The Lewis sale alone, drawn from the holdings of billionaire financier and former Tottenham Hotspur owner Joe Lewis, racked up £296.3 million with fees, making it the most valuable single-owner collection ever sold in the UK. That total nearly tripled the previous British record of £101 million, set by the Pauline Karpidas collection last September. It also surpassed the benchmark set by the Yves Saint Laurent and Pierre Bergé collection, which realized €373.9 million in Paris in 2009.
The evening's top lot carried a complicated history. Amedeo Modigliani's 1917 Nu assis au collier sold on a single bid for £48.2 million with fees, the highest price ever paid for a work by the Italian artist at auction in Europe. It is one of just seven full nudes that appeared in Modigliani's December 1917 solo show at Galerie Berthe Weill in Paris. Those paintings caused a scandal when Weill displayed them in the gallery window, prompting police to intervene on grounds of indecency. Lewis had purchased the work in 1995 for $12.4 million.

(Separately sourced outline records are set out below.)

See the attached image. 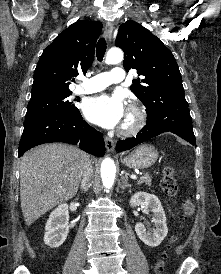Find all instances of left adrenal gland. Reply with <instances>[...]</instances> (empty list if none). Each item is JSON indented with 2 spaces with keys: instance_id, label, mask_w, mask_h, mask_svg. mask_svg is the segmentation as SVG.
<instances>
[{
  "instance_id": "1",
  "label": "left adrenal gland",
  "mask_w": 221,
  "mask_h": 274,
  "mask_svg": "<svg viewBox=\"0 0 221 274\" xmlns=\"http://www.w3.org/2000/svg\"><path fill=\"white\" fill-rule=\"evenodd\" d=\"M121 180H122V184H121L120 187H121L122 190H124V189L127 188V187H129V188L132 187V185L129 184V183L125 180L124 177H122Z\"/></svg>"
}]
</instances>
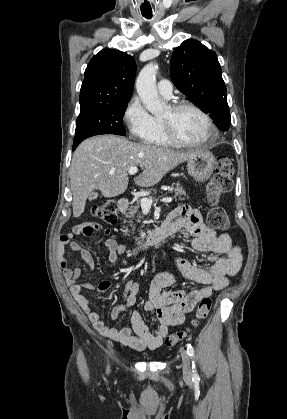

Born and raised in London's East End, Lewis felt a natural affinity as a collector with the School of London painters, such as Francis Bacon and Lucian Freud. Now 89, he built the collection with his daughter Vivienne over almost five decades. Their holdings expanded well beyond British figuration to encompass Gustav Klimt, Egon Schiele, Chaim Soutine, and Gustave Caillebotte.
Klimt's Bildnis Gertrud Loew, pursued by seven bidders, sold to a private Asian collector for $47.9 million. Lucian Freud's Sleeping by the Lion Carpet, which critic Martin Gayford once called "the best painting Freud ever painted," sold at its £25 million low estimate. René Magritte's La Belle promenade established a new auction record for a work on paper by the artist at £16 million.
Asian buyers were a significant force, bidding on half of the 25 lots offered and accounting for around a third of the auction's total. Only a single lot failed to sell, an 1880 Edgar Degas, meaning the collection achieved a 96 percent sell-through rate. The Lewis family chose not to seek a financial guarantee from the auction house, an unusually confident position for a consignment of this scale.
In the Modern & Contemporary Evening Auction that followed, Claude Monet's Nymphéas (1907) sold for £40.8 million with fees, becoming the most valuable Impressionist work sold at auction in Europe in over a decade.
"Overall, last night felt pretty epic," said Clare Keiller, director of research at the London art advisory firm Beaumont Nathan. Sotheby's insists the sale should not be read as an exit from the art world, noting that Vivienne Lewis remains an active buyer. For a city that has spent years fielding questions about its declining relevance, Wednesday's result offered a pointed, if temporary, answer. For London, the sales provided a timely demonstration that the city can still compete for the global art market's most valuable consignments.